Exercise. Reproduce the entries exactly.

(Dataset entries)
+ + +

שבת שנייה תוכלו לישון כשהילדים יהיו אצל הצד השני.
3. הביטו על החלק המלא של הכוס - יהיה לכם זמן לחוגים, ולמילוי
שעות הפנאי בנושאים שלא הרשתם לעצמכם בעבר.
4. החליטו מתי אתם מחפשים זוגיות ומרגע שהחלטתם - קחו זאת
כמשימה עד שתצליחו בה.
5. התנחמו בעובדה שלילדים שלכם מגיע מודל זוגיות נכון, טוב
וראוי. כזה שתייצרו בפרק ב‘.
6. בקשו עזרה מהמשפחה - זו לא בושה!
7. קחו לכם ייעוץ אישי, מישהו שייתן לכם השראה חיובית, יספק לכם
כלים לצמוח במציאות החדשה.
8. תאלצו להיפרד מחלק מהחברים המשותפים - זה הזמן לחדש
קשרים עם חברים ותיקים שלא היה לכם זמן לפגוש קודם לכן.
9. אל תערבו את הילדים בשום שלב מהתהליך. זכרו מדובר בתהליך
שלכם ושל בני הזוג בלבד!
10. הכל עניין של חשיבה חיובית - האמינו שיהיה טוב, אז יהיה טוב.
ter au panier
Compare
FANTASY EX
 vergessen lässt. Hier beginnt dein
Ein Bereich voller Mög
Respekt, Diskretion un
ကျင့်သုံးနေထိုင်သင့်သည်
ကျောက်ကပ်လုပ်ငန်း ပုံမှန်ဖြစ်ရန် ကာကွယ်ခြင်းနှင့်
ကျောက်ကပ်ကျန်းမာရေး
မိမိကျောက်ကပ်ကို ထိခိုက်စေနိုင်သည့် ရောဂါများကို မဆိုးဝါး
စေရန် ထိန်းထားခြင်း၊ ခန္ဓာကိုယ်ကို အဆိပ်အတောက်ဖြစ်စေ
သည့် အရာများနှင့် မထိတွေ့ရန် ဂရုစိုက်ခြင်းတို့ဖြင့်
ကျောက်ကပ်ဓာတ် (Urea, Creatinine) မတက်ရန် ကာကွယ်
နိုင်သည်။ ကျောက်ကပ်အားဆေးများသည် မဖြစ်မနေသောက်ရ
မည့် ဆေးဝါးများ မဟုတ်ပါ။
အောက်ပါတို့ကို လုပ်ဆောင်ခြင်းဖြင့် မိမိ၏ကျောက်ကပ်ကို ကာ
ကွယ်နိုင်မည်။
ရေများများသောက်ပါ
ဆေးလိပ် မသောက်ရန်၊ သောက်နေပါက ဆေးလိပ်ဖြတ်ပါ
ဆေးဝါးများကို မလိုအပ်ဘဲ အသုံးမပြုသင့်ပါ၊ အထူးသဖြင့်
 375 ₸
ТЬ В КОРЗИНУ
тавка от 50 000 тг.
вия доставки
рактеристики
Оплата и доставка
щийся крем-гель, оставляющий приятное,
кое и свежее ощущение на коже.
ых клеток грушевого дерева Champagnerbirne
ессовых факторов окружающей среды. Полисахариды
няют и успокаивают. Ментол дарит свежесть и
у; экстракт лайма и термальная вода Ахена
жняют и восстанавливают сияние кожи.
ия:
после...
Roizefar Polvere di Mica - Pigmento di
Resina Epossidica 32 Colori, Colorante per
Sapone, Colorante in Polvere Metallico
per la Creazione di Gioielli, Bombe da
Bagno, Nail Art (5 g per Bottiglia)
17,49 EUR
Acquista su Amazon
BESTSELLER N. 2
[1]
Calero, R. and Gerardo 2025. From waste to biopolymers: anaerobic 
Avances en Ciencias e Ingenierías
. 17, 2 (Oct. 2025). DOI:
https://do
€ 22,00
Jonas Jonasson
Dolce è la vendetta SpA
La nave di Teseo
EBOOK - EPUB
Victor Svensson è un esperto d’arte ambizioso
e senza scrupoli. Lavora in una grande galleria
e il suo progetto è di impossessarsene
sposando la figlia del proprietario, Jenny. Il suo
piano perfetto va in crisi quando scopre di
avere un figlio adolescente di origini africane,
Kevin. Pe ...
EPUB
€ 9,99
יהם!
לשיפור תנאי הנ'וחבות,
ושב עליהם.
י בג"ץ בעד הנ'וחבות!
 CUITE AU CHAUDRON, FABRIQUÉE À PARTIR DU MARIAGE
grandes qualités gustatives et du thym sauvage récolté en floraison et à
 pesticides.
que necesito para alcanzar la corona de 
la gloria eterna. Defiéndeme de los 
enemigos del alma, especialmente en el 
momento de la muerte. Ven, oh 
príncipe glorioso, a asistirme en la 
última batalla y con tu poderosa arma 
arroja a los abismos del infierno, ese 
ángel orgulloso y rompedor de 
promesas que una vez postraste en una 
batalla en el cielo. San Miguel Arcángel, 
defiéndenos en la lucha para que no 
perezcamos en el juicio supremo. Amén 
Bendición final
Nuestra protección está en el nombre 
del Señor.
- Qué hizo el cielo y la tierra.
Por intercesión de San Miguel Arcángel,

+ + +

Result.
שבת שנייה תוכלו לישון כשהילדים יהיו אצל הצד השני.
3. הביטו על החלק המלא של הכוס - יהיה לכם זמן לחוגים, ולמילוי
שעות הפנאי בנושאים שלא הרשתם לעצמכם בעבר.
4. החליטו מתי אתם מחפשים זוגיות ומרגע שהחלטתם - קחו זאת
כמשימה עד שתצליחו בה.
5. התנחמו בעובדה שלילדים שלכם מגיע מודל זוגיות נכון, טוב
וראוי. כזה שתייצרו בפרק ב‘.
6. בקשו עזרה מהמשפחה - זו לא בושה!
7. קחו לכם ייעוץ אישי, מישהו שייתן לכם השראה חיובית, יספק לכם
כלים לצמוח במציאות החדשה.
8. תאלצו להיפרד מחלק מהחברים המשותפים - זה הזמן לחדש
קשרים עם חברים ותיקים שלא היה לכם זמן לפגוש קודם לכן.
9. אל תערבו את הילדים בשום שלב מהתהליך. זכרו מדובר בתהליך
שלכם ושל בני הזוג בלבד!
10. הכל עניין של חשיבה חיובית - האמינו שיהיה טוב, אז יהיה טוב.
ter au panier
Compare
FANTASY EX
 vergessen lässt. Hier beginnt dein
Ein Bereich voller Mög
Respekt, Diskretion un
ကျင့်သုံးနေထိုင်သင့်သည်
ကျောက်ကပ်လုပ်ငန်း ပုံမှန်ဖြစ်ရန် ကာကွယ်ခြင်းနှင့်
ကျောက်ကပ်ကျန်းမာရေး
မိမိကျောက်ကပ်ကို ထိခိုက်စေနိုင်သည့် ရောဂါများကို မဆိုးဝါး
စေရန် ထိန်းထားခြင်း၊ ခန္ဓာကိုယ်ကို အဆိပ်အတောက်ဖြစ်စေ
သည့် အရာများနှင့် မထိတွေ့ရန် ဂရုစိုက်ခြင်းတို့ဖြင့်
ကျောက်ကပ်ဓာတ် (Urea, Creatinine) မတက်ရန် ကာကွယ်
နိုင်သည်။ ကျောက်ကပ်အားဆေးများသည် မဖြစ်မနေသောက်ရ
မည့် ဆေးဝါးများ မဟုတ်ပါ။
အောက်ပါတို့ကို လုပ်ဆောင်ခြင်းဖြင့် မိမိ၏ကျောက်ကပ်ကို ကာ
ကွယ်နိုင်မည်။
ရေများများသောက်ပါ
ဆေးလိပ် မသောက်ရန်၊ သောက်နေပါက ဆေးလိပ်ဖြတ်ပါ
ဆေးဝါးများကို မလိုအပ်ဘဲ အသုံးမပြုသင့်ပါ၊ အထူးသဖြင့်
 375 ₸
ТЬ В КОРЗИНУ
тавка от 50 000 тг.
вия доставки
рактеристики
Оплата и доставка
щийся крем-гель, оставляющий приятное,
кое и свежее ощущение на коже.
ых клеток грушевого дерева Champagnerbirne
ессовых факторов окружающей среды. Полисахариды
няют и успокаивают. Ментол дарит свежесть и
у; экстракт лайма и термальная вода Ахена
жняют и восстанавливают сияние кожи.
ия:
после...
Roizefar Polvere di Mica - Pigmento di
Resina Epossidica 32 Colori, Colorante per
Sapone, Colorante in Polvere Metallico
per la Creazione di Gioielli, Bombe da
Bagno, Nail Art (5 g per Bottiglia)
17,49 EUR
Acquista su Amazon
BESTSELLER N. 2
[1]
Calero, R. and Gerardo 2025. From waste to biopolymers: anaerobic 
Avances en Ciencias e Ingenierías
. 17, 2 (Oct. 2025). DOI:
https://do
€ 22,00
Jonas Jonasson
Dolce è la vendetta SpA
La nave di Teseo
EBOOK - EPUB
Victor Svensson è un esperto d’arte ambizioso
e senza scrupoli. Lavora in una grande galleria
e il suo progetto è di impossessarsene
sposando la figlia del proprietario, Jenny. Il suo
piano perfetto va in crisi quando scopre di
avere un figlio adolescente di origini africane,
Kevin. Pe ...
EPUB
€ 9,99
יהם!
לשיפור תנאי הנ'וחבות,
ושב עליהם.
י בג"ץ בעד הנ'וחבות!
 CUITE AU CHAUDRON, FABRIQUÉE À PARTIR DU MARIAGE
grandes qualités gustatives et du thym sauvage récolté en floraison et à
 pesticides.
que necesito para alcanzar la corona de 
la gloria eterna. Defiéndeme de los 
enemigos del alma, especialmente en el 
momento de la muerte. Ven, oh 
príncipe glorioso, a asistirme en la 
última batalla y con tu poderosa arma 
arroja a los abismos del infierno, ese 
ángel orgulloso y rompedor de 
promesas que una vez postraste en una 
batalla en el cielo. San Miguel Arcángel, 
defiéndenos en la lucha para que no 
perezcamos en el juicio supremo. Amén 
Bendición final
Nuestra protección está en el nombre 
del Señor.
- Qué hizo el cielo y la tierra.
Por intercesión de San Miguel Arcángel,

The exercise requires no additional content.